On January 22, 2019, Branch 15 of the Revolutionary Court of Tehran, presided over by Judge Abolghasem Salavati, sentenced Farhad Meysami to 5 years in prison on charges of “assembly and collision to commit to crime against national security” and to 1 year in prison on charges of “propaganda activities against the state.” The court further ruled that Mr. Meysami had been banned from membership in political and social groups, activism in cyberspace, the media, the press, and leaving the country for two years.
The sentence was upheld by the Tehran Court of Appeals and on Saturday, August 10, 2019, Farhad Meysami was notified in Evin Prison.
Mr. Meysami’s appeal trial was held on Tuesday, 21, 2019, without his presence. In the ruling of the Court of Appeals, the 2-year deprivation of social rights has been commuted to 1 year, and the rest of the verdicts have been confirmed. This civil activist, who opposes the compulsory hijab (veiling), had previously written a letter explaining the reasons for his absence from the appeals court.
Earlier, Mr. Meysami and Mohammad Habibi, a teacher and cultural activist incarcerated in Evin Prison, wrote in an open letter to judicial authorities and the Prisons Organization that “they no longer sit in the prison census queues and read in the corners outside the queues with a book in hand” to show their protest to the prison authorities. Following the issue, Meysami was transferred from Evin Prison (in Tehran) to Raja’i Shahr Prison in Karaj on Saturday, November 9, 2019, and went on a hunger strike for more than two months.
Farhad Meysami, a physician and civil activist, was arrested at his residence on January 31, 2018, and went on a hunger strike the day after his arrest on August 1 (2018), in protest of his detention and charges against him. He spent 20 days in solitary confinement in Ward 209 and then was relocated to Ward 4 (general) of Evin Prison.

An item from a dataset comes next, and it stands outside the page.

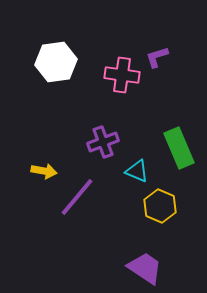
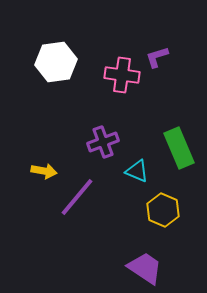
yellow hexagon: moved 3 px right, 4 px down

Three charges were brought against this civil activist in Branch 7 of the Evin Court. He was accused of “assembly and collusion with the intention of disrupting the security of country by inciting women to take the streets without hijab”, “propaganda against the regime” and “insulting hijab as one of the necessary sanctities of Islam.” But the referents for these three charges are unclear.
It is worth mentioning that the United States Department had previously condemned the detention of Farhad Meysami and demanded his immediate release.

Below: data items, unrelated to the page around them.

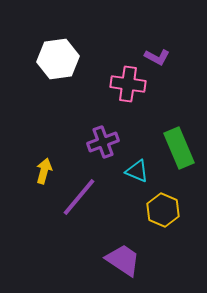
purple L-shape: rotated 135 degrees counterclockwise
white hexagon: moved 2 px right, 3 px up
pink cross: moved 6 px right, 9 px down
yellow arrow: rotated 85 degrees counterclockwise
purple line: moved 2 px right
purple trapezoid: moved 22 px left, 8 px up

“The United States condemns the arbitrary detention of Dr. Farhad Meysami. We are deeply concerned about his deteriorating health and call on the Iranian regime to release him immediately,” the ministry wrote in a Twitter message on Friday, December 7, 2018, about civil activist Farhad Meysami.
Farhad Meysami, 49, published textbooks for the university entrance exam in the 1990s and 2000s at Ayandeh Sazan (future makers) Publication, and in recent years has participated as a civil activist in many sit-ins and protest rallies in support of prisoners’ rights and against compulsory hijab (veiling).